Russian contemporary realism painter Ivan won various international art awards for his stunning depictions of the Russian traditional element, the ‘Faberge’ egg. He participated in many Russian and international exhibitions, where his exquisite artworks were highly appreciated by art critics and experts. Most part of his art works are made in oil on canvas technique. The main conception of his art works is the interaction of the semantic context and the forms of plastic expression. The incredible light and shade game that reveals expressive texture and volume of the object refers to the traditions of Western European painting in the Baroque style.

 

 

 

 

 

 

 

 


6. Ju Duoqi- ‘Vegetable Art’

‘In the summer of ’06, I bought several kilograms of peas, and sat there quietly for two days peeling them, before stringing them on a wire and turning them into a skirt, a top, a headdress and a magic wand.

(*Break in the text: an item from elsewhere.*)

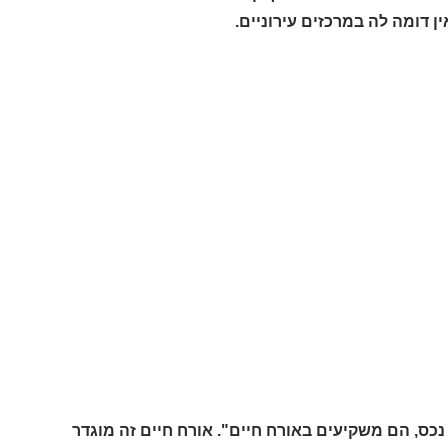
ן דומה לה במרכזים עירוניים.
נכס, הם משקיעים באורח חיים". אורח חיים זה מוגדר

I used a remote control to take a photo of myself in them, and named it Pea Beauty Pageant. That was my first work of vegetable art.’ – Chinese contemporary photographer Ju Duoqi

In the next two years, Ju often dressed up as a housewife, leisurely strolling to the market and pacing in front of the vegetable stalls, picking things up, thinking and putting them back, trying to figure out which positions made them more interesting. She no longer needed models as veggies became actors and even props. As a director, Ju directed them to restage La Liberté Guidant le Peuple, and called it La Liberté Guidant les Légumes.

 

 

 

 

 

 

 

 

 

 

 

7. Peter Anton- ‘Candy Mania’

“I like to create art that can lure, charm, tease, disarm and surprise,” American pop artist Peter Anton produces oversized, lushly detailed, delicious-looking, and subtly unsettling sculptures of food, especially sweets. “I have an innate reverence for the things we eat,” he says. “Food brings people together and there is no better way to celebrate life. Anton plays with scale, blowing up donuts, lollipops, boxes of chocolate, and banana splits into absurdly large, somewhat menacing proportions. Viewers are more likely to be consumed by his colorful confections than able to consume them. Concerned with craft as much as concept, Anton carefully renders each detail of his sculptures, down to every last sugar crystal.